Oleh: Luq Yana Chaerunnisa

pmiigusdur.com - Virus corona telah memberikan dampak yang begitu signifikan di berbagai sektor, tak terkecuali sektor pendidikan. Pembelajaran berbasis teknologi telekomunikasi merupakan salah satu upaya yang dilakukan pemerintah dalam melangsungkan proses pembelajaran di tengah pandemi. Di satu sisi masyarakat menjadi melek terhadap teknologi. Namun, di lain sisi masih banyak masyarakat Indonesia yang kesulitan mendapatkan akses teknologi secara mudah—apalagi murah.


Seperti yang terjadi saat ini, kebijakan diberlakukannya Pembelajaran Jarak Jauh (PJJ) bisa dikatakan tidak sepenuhnya berhasil. Hal ini lantaran masih banyak menuai problematika dari pelbagai hal, seperti sarana dan prasarana penunjang pembelajaran daringtidak terbagi secara merata di seluruh pelosok negeri. Padahal, itu merupakan satu komponen terpenting penunjang pembelajaran dari rumah. Mulai dari akses listrik, jaringan internet, televisi, laptop, maupun smartphone.

 

Potret inilah yang saat ini dirasakan oleh anak-anak di Provinsi Papua. Semua sarana dan prasarana penunjang proses PJJ tersebut, tentu merupakan barang yang cukup tinggi harganya bagi sebagian masyarakat. Dan, sangat sulit untuk digapai oleh masyarakat yang berada di bawah garis kemiskinan.

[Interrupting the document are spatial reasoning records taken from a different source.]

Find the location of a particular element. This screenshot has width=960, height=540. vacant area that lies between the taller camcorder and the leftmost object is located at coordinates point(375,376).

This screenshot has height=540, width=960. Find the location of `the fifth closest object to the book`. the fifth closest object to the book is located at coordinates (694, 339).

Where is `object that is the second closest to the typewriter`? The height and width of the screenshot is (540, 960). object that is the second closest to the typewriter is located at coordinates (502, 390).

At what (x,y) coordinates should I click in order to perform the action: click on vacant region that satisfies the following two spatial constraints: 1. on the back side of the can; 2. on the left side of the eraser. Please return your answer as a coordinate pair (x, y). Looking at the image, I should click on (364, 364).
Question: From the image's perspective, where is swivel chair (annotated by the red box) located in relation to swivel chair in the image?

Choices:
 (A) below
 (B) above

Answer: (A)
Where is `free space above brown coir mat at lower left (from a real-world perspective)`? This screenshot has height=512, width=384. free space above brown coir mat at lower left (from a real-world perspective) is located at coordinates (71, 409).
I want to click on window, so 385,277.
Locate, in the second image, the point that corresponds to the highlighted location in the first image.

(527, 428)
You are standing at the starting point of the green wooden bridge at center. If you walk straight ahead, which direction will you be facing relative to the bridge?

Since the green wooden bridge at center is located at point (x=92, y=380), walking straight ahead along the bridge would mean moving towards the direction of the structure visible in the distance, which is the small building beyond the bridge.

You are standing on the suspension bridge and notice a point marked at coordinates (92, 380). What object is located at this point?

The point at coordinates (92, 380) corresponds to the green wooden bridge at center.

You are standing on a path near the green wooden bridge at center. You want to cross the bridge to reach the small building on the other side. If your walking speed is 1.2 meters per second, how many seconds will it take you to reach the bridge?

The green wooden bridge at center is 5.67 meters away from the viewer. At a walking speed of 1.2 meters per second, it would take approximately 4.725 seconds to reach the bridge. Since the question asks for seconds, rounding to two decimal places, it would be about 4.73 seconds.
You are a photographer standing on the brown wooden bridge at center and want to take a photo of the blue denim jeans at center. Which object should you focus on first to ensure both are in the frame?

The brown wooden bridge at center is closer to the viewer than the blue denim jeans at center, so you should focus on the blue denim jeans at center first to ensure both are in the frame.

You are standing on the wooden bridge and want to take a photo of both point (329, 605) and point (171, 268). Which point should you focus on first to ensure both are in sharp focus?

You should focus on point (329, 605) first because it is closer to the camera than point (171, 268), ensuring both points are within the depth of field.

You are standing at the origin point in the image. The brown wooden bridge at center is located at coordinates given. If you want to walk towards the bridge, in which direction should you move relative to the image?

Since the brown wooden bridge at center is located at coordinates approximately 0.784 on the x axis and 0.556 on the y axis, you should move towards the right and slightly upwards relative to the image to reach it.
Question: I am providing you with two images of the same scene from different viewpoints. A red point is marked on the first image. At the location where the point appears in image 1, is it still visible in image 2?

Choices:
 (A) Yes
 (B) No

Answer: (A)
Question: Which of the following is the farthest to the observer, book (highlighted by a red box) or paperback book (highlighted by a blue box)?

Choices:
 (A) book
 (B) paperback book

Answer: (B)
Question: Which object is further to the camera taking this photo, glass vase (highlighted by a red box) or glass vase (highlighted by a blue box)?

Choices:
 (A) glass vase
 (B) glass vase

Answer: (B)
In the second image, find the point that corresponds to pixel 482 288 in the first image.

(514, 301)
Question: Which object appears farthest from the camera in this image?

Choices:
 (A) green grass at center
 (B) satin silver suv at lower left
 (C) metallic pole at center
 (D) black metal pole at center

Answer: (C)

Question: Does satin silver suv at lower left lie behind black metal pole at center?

Data dari KPAI menyatakan, bahwa 54% dari 608.000 pelajar di Provinsi Papua tak dapat menerapkan kebijakan belajar dari rumah via daring—bahkan lewat siaran TVRI sekalipun. Kondisi ini muncul lantaran minimnya akses jaringan internet, televisi, atau pun radio; juga sangking banyaknya wilayah yang belum teraliri listrik.

 

Jika demikian realitasnya, bagaimana nasib kaum miskin yang tetap ingin melangsungkan pendidikan di Tengah Pandemi?

 

Menteri Pendidikan dan Kebudayaan, Nadiem Makarim memutuskan bila daerah yang masih berstatus kuning, oranye, dan merah, pembelajaran untuk tahun ajaran baru periode Juli diperpanjang hingga akhir tahun dengan sistem daring. Semenjak itu semua lapisan masyarakat baik dari kalangan menengah ke atas maupun menengah ke bawah berusaha mempersiapkan segala tetek-bengeknya seperti: ponsel, laptop, dan pulsa; untuk mengakses jaringan internet bagi anak-anak mereka.

 

Dalam situasi seperti ini, tak semua kalangan mampu menyediakan fasilitas dan sumber daya yang dibutuhkan. Banyak keluhan dari orang tua peserta didik dan tenaga pendidik. Baik dari kemampuan pemahaman telekomunikasi serta keterbatasan fasilitas. Hingga akhirnya semua dikembalikan kepada orang tua masing-masing peserta didik.

 

Kebijakan PJJ akan semakin memperlebar kesenjangan kelas yang selama ini terjadi, dan membuatnya semakin kentara. Lebih buruk lagi, apabila orang tua dihadapkan dengan pilihan dilematis yakni memberi makan keluarga atau membiayai pendidikan anak. Ditambah dengan biaya pendidikan saat ini yang semakin melonjak. Hal ini tentu berpotensi membuat angka putus sekolah meningkat.

 

Seyogianya, Pemerintah Pusat dan Pemerintah Daerah perlu bahu-membahu menyediakan sarana dan prasarana daring selama kebijakan belajar dari rumah. Hal ini demi menghilangkan atau setidaknya memperpendek kesenjangan terhadap akses digital di masyarakat. Misalnya, dengan menyalurkan subsidi internet selama PJJ berlangsung, dan mengupayakan penyediaan komputer jinjing gratis untuk siswa tidak mampu.

 

Dari keadaan-keadaan ini, sudah seharusnya kita semua berpikir bahwa kebijakan pendidikan haruslah membantu bagi semua anak bangsa tanpa memandang sekat apapun. Sehingga, negara dapat dirasakan kehadirannya dalam pemenuhan hak atas pendidikan yang berkualitas dan berkeadilan.

 

Perlu diingat, bahwa pendidikan adalah hak dasar yang harus dipenuhi negara dalam keadaan apapun, termasuk situasi darurat seperti ini. Kebijakan PJJ yang telah menggantikan pola tatap muka harusnya tidak membuat ketidakmerataan sistem pendidikan semakin terasa. Atau, pada akhirnya sekolah hanya akan diperuntukkan bagi orang kaya saja!